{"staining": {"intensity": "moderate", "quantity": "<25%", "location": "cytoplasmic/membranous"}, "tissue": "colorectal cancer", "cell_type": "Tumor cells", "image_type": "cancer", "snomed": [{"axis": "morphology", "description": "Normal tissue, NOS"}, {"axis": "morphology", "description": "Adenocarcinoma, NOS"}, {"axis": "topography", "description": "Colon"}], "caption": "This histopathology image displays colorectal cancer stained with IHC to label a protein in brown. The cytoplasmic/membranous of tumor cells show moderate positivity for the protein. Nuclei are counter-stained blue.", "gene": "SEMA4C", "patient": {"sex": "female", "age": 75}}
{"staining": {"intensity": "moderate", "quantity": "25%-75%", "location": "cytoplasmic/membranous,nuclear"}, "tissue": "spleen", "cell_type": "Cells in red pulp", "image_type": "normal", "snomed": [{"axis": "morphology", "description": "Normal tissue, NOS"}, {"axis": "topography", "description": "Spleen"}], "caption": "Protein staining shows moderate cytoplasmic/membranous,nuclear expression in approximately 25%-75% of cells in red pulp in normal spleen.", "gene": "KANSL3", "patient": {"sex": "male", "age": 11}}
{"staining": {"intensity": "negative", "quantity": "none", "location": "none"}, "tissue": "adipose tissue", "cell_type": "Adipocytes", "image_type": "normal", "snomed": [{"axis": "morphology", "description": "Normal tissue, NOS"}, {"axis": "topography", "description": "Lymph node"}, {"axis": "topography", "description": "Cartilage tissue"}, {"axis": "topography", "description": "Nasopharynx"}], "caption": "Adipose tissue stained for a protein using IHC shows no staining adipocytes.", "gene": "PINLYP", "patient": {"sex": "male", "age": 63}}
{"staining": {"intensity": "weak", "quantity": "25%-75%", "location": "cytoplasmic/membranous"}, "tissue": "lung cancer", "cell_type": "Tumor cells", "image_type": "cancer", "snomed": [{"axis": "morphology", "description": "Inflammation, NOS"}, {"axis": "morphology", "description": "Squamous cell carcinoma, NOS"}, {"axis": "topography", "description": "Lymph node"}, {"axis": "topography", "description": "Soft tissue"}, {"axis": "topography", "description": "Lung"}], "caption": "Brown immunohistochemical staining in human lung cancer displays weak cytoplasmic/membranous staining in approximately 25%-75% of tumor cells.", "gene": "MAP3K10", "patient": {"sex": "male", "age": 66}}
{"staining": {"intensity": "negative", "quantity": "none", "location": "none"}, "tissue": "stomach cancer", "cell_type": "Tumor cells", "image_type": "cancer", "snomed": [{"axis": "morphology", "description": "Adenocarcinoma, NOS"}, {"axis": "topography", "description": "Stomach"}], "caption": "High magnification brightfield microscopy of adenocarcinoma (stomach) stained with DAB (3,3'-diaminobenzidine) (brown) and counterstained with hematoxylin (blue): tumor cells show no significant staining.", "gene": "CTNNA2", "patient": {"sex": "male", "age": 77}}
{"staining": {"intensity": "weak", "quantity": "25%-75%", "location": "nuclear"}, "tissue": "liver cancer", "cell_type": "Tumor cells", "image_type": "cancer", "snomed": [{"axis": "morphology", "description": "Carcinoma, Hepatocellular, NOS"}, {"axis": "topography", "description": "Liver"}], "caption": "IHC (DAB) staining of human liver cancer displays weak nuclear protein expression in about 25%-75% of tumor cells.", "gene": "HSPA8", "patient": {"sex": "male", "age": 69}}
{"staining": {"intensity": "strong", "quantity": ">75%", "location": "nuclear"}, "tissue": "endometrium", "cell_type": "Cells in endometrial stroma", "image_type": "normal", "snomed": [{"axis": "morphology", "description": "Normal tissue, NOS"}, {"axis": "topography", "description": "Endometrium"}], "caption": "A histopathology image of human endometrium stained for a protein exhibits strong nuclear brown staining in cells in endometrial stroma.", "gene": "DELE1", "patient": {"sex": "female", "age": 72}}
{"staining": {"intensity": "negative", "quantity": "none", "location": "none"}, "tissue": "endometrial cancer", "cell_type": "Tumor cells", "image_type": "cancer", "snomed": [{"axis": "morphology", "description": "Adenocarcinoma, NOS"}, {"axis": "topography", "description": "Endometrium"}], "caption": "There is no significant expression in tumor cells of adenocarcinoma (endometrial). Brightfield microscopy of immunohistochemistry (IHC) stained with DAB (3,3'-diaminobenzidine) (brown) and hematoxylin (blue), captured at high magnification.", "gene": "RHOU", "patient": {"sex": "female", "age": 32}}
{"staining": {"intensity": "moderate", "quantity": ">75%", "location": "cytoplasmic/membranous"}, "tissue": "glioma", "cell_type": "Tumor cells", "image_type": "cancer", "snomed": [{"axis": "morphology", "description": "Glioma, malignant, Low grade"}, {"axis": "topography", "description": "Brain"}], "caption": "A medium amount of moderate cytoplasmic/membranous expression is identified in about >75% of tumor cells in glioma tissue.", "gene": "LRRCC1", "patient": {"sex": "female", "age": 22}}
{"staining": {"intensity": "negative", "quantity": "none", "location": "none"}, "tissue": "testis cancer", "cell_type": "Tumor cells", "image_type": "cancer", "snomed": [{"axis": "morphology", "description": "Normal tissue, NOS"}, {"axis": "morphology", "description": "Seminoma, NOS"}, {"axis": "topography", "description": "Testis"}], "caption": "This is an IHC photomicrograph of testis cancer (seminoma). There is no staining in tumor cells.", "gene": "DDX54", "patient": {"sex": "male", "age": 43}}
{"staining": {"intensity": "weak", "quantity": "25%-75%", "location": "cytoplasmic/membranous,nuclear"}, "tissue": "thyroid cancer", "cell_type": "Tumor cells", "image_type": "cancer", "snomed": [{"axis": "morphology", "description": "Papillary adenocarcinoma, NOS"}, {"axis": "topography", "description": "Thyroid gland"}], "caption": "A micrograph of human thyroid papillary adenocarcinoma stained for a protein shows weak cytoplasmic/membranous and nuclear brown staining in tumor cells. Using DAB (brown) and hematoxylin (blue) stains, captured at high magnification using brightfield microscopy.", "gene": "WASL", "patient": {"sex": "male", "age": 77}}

------------------------

About this exercise: Show me every line in the data above that includes "There".

Result of this task:
{"staining": {"intensity": "negative", "quantity": "none", "location": "none"}, "tissue": "endometrial cancer", "cell_type": "Tumor cells", "image_type": "cancer", "snomed": [{"axis": "morphology", "description": "Adenocarcinoma, NOS"}, {"axis": "topography", "description": "Endometrium"}], "caption": "There is no significant expression in tumor cells of adenocarcinoma (endometrial). Brightfield microscopy of immunohistochemistry (IHC) stained with DAB (3,3'-diaminobenzidine) (brown) and hematoxylin (blue), captured at high magnification.", "gene": "RHOU", "patient": {"sex": "female", "age": 32}}
{"staining": {"intensity": "negative", "quantity": "none", "location": "none"}, "tissue": "testis cancer", "cell_type": "Tumor cells", "image_type": "cancer", "snomed": [{"axis": "morphology", "description": "Normal tissue, NOS"}, {"axis": "morphology", "description": "Seminoma, NOS"}, {"axis": "topography", "description": "Testis"}], "caption": "This is an IHC photomicrograph of testis cancer (seminoma). There is no staining in tumor cells.", "gene": "DDX54", "patient": {"sex": "male", "age": 43}}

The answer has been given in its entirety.